This article was originally published on ETFTrends.com.
By Frank Holmes via Iris.xyz
“A currency war, fought by one country through competitive devaluations of its currency against others, is one of the most destructive and feared outcomes in international economics.”
So says James Rickards in his bestseller, Currency Wars: The Making of the Next Global Crisis. Written in 2011, Rickards’ book feels particularly prescient today, given China’s recent devaluation of its currency against the U.S. dollar—just the latest volley in the two economies’ escalating trade tensions.
The idea of a currency war “revives ghosts of the Great Depression, when nations engaged in beggar-thy-neighbor devaluations and imposed tariffs that collapsed world trade,” Rickards continues. “Nothing positive ever comes from a currency war.”
Be that as it may, China’s central bank on Monday allowed its currency, the renminbi, also known as the yuan, to weaken past 7.0 versus the dollar, a level unseen since 2008. A weaker currency gives China certain advantages over the U.S., including making its goods more competitively priced for foreign buyers.

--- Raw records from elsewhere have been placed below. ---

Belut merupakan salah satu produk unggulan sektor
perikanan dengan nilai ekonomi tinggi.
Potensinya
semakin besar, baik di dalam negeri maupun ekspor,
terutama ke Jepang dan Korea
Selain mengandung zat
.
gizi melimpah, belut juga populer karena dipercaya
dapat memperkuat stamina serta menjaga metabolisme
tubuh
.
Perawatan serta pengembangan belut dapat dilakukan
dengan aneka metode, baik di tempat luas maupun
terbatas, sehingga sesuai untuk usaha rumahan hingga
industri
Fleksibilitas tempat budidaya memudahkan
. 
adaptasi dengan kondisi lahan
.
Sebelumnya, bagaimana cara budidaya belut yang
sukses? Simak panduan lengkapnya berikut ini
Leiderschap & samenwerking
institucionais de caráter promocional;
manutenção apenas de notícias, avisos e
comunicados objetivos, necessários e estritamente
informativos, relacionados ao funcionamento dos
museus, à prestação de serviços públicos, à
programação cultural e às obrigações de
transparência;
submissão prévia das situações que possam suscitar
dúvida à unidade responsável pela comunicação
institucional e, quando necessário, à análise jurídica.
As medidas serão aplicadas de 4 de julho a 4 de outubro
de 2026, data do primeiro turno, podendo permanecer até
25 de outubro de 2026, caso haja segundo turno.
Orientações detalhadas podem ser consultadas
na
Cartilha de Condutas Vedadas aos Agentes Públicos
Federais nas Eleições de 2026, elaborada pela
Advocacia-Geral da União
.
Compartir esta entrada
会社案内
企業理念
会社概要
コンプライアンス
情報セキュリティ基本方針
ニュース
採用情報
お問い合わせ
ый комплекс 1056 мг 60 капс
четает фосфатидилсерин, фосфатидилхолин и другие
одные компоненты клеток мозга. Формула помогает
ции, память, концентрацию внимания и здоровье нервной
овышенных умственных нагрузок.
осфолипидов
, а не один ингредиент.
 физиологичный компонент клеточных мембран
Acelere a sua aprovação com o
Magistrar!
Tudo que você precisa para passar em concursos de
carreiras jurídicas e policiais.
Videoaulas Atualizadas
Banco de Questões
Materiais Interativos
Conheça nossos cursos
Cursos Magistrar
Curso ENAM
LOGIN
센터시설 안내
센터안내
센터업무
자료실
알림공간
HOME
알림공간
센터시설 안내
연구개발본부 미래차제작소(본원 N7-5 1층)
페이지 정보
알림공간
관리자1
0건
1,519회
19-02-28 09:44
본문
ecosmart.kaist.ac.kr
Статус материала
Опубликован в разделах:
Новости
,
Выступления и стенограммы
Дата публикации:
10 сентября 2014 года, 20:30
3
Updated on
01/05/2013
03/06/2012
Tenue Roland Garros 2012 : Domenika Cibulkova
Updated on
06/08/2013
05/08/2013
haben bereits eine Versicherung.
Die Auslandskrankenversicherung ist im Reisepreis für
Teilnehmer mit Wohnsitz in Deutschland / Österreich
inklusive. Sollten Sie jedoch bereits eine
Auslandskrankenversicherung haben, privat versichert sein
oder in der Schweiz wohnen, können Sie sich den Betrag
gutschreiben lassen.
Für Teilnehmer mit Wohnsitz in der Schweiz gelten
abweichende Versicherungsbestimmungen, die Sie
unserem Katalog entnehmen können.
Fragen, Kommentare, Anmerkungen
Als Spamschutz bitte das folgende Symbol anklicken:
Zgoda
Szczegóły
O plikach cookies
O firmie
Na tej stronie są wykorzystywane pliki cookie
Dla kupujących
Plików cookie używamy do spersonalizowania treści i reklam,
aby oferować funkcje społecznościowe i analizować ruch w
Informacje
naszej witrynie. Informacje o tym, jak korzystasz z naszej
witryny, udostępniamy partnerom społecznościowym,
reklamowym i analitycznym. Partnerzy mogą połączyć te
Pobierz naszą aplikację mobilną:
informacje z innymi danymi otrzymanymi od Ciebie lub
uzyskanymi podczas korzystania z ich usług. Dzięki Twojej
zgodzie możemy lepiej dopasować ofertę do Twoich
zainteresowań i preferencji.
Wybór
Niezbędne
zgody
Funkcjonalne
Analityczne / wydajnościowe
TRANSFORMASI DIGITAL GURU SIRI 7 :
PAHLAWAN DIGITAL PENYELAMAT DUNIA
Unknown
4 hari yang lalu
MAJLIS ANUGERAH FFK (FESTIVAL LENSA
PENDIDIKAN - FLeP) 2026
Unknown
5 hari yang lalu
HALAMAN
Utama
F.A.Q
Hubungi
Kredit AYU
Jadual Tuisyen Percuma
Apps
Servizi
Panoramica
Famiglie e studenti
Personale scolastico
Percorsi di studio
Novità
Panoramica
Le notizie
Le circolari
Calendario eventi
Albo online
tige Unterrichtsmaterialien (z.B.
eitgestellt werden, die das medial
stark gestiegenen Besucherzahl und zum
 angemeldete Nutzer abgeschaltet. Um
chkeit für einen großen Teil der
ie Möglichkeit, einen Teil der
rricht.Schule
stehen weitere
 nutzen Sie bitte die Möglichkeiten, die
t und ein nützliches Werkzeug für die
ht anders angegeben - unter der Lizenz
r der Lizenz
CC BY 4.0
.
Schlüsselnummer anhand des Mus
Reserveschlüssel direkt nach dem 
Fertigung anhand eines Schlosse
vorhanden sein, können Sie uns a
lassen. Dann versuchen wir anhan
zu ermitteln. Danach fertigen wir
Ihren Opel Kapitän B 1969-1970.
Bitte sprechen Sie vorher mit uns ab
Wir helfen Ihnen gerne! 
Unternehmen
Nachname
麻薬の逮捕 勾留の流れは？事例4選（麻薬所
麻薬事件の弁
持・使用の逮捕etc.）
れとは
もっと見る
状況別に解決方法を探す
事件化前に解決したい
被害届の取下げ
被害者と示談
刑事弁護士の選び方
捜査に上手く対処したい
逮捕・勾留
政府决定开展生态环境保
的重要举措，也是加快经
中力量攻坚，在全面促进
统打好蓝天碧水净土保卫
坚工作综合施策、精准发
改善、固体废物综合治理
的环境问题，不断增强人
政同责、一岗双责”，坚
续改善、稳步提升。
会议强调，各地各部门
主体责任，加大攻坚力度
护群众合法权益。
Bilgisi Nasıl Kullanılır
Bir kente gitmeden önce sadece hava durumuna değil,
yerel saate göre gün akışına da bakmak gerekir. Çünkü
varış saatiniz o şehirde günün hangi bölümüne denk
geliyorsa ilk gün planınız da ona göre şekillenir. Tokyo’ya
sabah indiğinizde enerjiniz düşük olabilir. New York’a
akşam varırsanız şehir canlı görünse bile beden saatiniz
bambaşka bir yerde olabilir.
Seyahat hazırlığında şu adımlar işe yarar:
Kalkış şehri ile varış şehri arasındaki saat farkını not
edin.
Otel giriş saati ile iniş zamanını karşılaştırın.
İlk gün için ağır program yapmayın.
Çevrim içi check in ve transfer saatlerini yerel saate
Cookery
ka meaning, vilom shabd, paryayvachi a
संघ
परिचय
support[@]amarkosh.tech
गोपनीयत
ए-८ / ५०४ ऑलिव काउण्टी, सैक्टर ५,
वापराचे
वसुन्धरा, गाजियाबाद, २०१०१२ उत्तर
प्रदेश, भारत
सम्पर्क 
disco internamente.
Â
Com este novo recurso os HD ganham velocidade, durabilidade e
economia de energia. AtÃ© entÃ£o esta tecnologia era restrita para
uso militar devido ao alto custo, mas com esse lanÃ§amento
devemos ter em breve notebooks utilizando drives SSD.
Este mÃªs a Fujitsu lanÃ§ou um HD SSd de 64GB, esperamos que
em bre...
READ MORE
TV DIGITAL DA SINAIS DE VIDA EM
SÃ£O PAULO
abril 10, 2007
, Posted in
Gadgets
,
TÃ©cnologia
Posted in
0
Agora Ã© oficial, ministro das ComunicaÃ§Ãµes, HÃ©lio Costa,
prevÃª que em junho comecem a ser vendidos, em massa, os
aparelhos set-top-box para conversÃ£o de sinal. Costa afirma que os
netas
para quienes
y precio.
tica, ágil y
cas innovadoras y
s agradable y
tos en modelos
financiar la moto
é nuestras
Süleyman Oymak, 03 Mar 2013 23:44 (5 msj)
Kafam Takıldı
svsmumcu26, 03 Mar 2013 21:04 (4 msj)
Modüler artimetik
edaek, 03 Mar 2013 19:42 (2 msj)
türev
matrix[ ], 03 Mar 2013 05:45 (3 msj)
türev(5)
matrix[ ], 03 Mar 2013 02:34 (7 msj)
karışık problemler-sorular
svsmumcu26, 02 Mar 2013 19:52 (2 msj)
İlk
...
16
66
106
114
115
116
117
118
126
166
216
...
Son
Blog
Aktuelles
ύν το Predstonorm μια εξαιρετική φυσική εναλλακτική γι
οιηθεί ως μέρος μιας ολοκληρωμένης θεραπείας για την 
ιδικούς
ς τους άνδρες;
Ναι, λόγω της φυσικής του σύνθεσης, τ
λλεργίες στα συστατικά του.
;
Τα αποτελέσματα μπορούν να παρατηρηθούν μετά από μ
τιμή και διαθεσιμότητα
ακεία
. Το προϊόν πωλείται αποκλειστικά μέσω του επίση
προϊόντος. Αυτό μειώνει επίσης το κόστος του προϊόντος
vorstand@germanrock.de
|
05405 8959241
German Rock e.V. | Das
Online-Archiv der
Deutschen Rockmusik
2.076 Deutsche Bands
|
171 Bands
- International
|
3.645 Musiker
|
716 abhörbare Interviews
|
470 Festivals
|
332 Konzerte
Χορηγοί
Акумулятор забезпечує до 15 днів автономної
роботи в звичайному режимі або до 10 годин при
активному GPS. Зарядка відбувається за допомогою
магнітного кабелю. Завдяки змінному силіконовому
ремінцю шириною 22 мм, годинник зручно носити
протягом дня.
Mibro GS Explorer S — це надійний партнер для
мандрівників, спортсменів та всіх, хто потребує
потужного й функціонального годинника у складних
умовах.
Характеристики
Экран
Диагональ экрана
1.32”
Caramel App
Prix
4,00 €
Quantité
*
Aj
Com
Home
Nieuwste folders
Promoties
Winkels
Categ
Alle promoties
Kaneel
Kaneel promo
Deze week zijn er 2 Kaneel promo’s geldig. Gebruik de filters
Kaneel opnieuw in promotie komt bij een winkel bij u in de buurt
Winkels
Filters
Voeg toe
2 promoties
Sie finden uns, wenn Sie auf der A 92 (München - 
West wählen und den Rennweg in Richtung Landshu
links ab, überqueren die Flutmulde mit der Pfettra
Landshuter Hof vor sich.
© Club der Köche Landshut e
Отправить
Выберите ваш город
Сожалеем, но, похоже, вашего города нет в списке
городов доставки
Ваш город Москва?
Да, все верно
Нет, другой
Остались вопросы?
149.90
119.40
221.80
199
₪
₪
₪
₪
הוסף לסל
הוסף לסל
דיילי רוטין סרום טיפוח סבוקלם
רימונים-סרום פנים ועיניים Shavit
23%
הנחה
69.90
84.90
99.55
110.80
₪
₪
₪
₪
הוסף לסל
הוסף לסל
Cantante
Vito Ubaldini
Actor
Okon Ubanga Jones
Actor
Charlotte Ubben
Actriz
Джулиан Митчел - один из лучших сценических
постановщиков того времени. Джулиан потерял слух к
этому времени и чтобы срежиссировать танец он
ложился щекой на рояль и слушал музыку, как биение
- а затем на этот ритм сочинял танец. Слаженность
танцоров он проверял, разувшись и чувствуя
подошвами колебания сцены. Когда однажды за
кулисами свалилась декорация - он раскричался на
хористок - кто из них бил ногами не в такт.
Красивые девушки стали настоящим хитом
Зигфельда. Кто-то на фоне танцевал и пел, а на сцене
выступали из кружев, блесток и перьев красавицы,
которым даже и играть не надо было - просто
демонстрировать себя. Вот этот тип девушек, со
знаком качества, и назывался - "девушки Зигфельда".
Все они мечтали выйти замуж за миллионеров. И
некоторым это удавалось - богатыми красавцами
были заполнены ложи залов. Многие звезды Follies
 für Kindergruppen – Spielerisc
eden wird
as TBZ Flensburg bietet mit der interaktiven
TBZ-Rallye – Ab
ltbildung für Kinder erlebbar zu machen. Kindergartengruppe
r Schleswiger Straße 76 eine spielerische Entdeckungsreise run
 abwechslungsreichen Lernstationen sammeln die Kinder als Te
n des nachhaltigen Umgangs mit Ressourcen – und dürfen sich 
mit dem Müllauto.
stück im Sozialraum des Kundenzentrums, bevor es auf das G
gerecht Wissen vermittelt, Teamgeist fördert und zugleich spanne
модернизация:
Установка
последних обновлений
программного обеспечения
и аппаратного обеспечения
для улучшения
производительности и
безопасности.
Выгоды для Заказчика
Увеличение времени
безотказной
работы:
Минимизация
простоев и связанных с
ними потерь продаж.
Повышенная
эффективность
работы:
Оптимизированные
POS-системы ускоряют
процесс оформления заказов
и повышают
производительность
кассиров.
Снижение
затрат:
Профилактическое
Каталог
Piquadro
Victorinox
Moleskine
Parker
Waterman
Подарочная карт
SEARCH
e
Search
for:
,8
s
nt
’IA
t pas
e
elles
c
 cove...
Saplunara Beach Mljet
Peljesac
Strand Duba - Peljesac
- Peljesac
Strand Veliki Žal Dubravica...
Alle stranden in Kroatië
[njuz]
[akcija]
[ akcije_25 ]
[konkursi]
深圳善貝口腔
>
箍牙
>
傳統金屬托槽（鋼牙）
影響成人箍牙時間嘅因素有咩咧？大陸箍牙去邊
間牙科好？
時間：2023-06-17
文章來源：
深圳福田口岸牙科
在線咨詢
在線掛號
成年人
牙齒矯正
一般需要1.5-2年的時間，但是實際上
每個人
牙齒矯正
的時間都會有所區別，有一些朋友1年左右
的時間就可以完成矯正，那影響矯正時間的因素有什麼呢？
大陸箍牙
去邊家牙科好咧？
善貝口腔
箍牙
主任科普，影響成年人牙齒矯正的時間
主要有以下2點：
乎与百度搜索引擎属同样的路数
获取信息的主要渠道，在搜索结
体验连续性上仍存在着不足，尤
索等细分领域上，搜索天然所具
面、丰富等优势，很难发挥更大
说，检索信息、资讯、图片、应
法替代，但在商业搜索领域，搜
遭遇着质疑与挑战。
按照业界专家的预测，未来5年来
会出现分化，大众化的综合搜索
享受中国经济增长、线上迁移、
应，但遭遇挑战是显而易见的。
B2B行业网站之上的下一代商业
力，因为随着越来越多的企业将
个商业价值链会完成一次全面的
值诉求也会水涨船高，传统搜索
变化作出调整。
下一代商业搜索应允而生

The move follows President Donald Trump’s announcement that the U.S. will be imposing an additional 10 percent tariff on the remaining $300 billion of imports from China, effective September 1. This is on top of the 25 percent tariff that’s already in place on $250 billion worth of Chinese-made goods.
Global stocks sold off dramatically on Monday, as investors interpreted China’s decision as a sign that the trade war between the two countries is far from over. Late in the day, Treasury Secretary Steven Mnuchin made the bold move to designate China as a currency manipulator, writing that the purpose of the devaluation “is to gain unfair competitive advantage in international trade.”